추출한 줄:
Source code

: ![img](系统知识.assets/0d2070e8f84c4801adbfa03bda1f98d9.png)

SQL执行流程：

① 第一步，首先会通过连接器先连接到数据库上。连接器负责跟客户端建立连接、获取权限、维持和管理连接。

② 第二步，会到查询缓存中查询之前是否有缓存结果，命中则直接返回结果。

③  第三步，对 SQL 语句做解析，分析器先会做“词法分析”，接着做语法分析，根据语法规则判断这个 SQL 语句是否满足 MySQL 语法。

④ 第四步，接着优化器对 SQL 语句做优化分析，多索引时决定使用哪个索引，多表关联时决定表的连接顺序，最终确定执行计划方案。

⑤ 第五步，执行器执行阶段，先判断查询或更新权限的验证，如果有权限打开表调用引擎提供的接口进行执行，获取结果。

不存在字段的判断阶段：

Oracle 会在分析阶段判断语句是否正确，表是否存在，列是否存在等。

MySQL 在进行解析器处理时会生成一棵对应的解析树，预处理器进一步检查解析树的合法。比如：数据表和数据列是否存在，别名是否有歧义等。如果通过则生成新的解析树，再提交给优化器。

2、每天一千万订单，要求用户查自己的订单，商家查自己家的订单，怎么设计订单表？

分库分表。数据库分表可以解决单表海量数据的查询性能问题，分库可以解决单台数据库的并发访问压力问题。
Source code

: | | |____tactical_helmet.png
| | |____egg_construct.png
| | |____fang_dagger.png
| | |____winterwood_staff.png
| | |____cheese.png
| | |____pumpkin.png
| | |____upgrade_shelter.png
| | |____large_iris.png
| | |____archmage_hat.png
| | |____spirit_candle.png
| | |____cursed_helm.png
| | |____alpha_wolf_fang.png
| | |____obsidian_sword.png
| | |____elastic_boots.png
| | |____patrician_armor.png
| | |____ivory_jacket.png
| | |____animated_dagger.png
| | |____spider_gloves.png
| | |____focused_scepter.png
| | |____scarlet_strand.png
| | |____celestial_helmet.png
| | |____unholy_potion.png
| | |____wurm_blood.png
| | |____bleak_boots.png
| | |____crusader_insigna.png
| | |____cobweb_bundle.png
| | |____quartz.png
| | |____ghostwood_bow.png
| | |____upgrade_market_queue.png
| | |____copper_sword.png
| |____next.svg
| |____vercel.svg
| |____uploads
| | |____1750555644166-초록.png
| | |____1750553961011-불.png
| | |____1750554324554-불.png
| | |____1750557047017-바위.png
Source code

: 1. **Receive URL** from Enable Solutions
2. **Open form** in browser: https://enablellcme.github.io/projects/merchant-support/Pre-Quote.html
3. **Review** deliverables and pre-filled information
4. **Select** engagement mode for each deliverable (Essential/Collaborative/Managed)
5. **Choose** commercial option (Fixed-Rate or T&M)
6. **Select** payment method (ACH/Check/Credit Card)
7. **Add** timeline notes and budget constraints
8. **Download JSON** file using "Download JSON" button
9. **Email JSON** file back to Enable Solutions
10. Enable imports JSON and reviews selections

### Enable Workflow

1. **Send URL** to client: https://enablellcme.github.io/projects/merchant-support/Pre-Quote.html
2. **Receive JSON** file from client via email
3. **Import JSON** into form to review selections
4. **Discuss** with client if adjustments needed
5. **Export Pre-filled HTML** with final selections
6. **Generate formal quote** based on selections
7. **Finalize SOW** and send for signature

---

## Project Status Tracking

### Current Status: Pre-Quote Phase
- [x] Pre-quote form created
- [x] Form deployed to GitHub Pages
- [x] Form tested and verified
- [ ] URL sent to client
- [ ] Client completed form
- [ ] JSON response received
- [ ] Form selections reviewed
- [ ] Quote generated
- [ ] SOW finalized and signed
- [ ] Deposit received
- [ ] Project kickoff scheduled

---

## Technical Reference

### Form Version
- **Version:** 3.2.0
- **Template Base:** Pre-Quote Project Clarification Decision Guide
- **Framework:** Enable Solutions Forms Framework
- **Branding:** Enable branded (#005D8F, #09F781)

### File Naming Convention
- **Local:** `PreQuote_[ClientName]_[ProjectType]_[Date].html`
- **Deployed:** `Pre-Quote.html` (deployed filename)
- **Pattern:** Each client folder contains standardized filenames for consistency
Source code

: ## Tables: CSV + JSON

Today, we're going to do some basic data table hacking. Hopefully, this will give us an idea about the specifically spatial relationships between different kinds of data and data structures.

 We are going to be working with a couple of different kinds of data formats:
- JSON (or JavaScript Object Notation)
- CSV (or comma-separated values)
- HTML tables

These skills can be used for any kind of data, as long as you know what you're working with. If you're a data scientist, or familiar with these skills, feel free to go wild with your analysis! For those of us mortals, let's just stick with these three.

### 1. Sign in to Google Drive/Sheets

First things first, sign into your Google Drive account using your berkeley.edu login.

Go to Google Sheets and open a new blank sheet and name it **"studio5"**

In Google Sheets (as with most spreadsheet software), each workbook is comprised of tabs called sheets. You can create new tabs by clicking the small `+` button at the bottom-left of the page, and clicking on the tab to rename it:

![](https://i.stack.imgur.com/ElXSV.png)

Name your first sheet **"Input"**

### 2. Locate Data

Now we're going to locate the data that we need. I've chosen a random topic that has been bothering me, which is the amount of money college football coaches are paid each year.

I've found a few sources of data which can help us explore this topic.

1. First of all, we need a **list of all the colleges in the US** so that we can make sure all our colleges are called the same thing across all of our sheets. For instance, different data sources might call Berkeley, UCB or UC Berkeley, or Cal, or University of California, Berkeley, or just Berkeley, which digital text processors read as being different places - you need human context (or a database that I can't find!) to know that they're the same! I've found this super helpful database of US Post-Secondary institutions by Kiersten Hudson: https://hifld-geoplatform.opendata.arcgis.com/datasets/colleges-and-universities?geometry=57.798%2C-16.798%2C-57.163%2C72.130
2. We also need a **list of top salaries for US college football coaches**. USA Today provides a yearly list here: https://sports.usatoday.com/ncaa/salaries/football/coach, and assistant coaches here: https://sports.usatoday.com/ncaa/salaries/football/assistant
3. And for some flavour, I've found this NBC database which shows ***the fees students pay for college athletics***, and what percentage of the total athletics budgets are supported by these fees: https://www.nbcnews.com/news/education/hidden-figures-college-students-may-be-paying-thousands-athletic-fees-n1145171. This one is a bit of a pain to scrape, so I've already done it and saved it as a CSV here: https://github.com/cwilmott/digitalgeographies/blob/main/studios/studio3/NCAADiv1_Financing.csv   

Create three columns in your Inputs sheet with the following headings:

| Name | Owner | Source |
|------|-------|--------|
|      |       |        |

풀어 볼 문제:
위의 줄 가운데 "### Enable Workflow" 문구가 있는 줄에서 시작해 "## Project Status Tracking" 문구가 있는 줄에서 끝나는 부분을 양 끝 줄까지 포함해 그대로 뽑아 적으세요.

연습 답안:
### Enable Workflow

1. **Send URL** to client: https://enablellcme.github.io/projects/merchant-support/Pre-Quote.html
2. **Receive JSON** file from client via email
3. **Import JSON** into form to review selections
4. **Discuss** with client if adjustments needed
5. **Export Pre-filled HTML** with final selections
6. **Generate formal quote** based on selections
7. **Finalize SOW** and send for signature

---

## Project Status Tracking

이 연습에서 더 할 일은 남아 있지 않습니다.